Today, many large dataset workloads are limited by internode network bandwidth. As a result, the same compute problems can be solved with less hardware and faster performance, substantially improving overall data center throughput. Table 2 shows a few examples on how using A100 80GB can save the number of nodes required to run the same jobs.
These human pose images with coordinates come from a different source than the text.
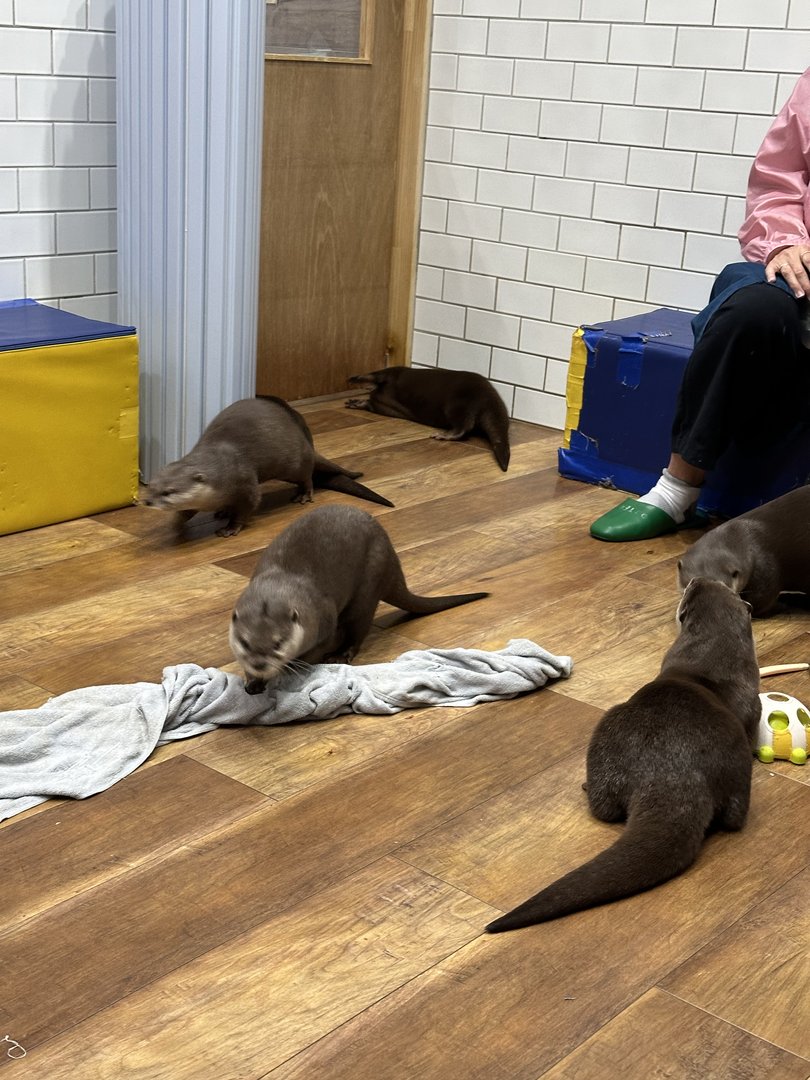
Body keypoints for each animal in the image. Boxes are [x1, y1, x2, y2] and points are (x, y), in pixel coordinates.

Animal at [143, 393, 397, 535]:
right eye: (152, 486)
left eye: (169, 491)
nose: (147, 501)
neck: (222, 472)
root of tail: (305, 441)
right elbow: (186, 512)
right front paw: (175, 525)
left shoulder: (245, 483)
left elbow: (248, 506)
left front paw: (231, 528)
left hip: (294, 462)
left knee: (307, 476)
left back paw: (303, 495)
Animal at [228, 503, 488, 695]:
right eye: (245, 642)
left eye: (278, 643)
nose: (259, 664)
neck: (282, 580)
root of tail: (393, 562)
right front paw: (253, 681)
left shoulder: (323, 621)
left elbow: (314, 653)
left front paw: (288, 670)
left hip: (369, 584)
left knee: (359, 628)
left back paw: (342, 654)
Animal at [345, 367, 509, 468]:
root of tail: (490, 399)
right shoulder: (381, 404)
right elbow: (370, 400)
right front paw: (356, 401)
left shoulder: (395, 372)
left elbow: (375, 374)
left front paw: (353, 379)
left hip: (458, 403)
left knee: (464, 425)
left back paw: (444, 435)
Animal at [486, 578, 764, 933]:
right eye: (707, 585)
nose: (695, 579)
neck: (710, 662)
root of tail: (674, 776)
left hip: (606, 734)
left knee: (603, 807)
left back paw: (586, 787)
Figure 3 shows the resulting data center throughput improvement for the same use cases.

Use case	Application	# A100 40GB required to run	# A100 80GB required to run	Execution time comparison
Deep learning recommender training	DLRM, Criteo click log 1-TB dataset	16 GPU	8 GPU	8 A100 80GB close to 1.5x faster than 16 A100 40GB
Data analytics	Retail benchmark, 10-TB dataset	96 GPU	48 GPU	Close to same execution time
HPC (Material Science)	Quantum Espresso (PRACE-large), 1.6TB dataset	40 GPU	20 GPU	Close to same execution time

Table 2. A100 80GB runs the same jobs with fewer nodes.

A100 80GB can boost throughput up to 3x compared to A100 40GB — *Figure 3. A100 80GB boosts throughput over A100 40GB. The same number of A100 80GB and A100 40GB GPUs are used in each case.*

Summary

The A100 80GB GPU doubles the memory capacity and increases memory bandwidth by over 30% when compared to the original A100 40GB GPU.

For memory size–intensive compute problems—such as natural language processing that needs large model capacity, deep learning recommender systems with large embedding tables, data analytics and HPC applications that use large datasets—the benefit of the A100 80GB GPU is especially apparent. You get faster performance, better result quality, a more energy-efficient data center, and substantially increased throughput.

The HGX A100 80GB platform is another powerful tool for developers, researchers, and scientists to take advantage of. We look forward to helping to advance the most important HPC and AI applications.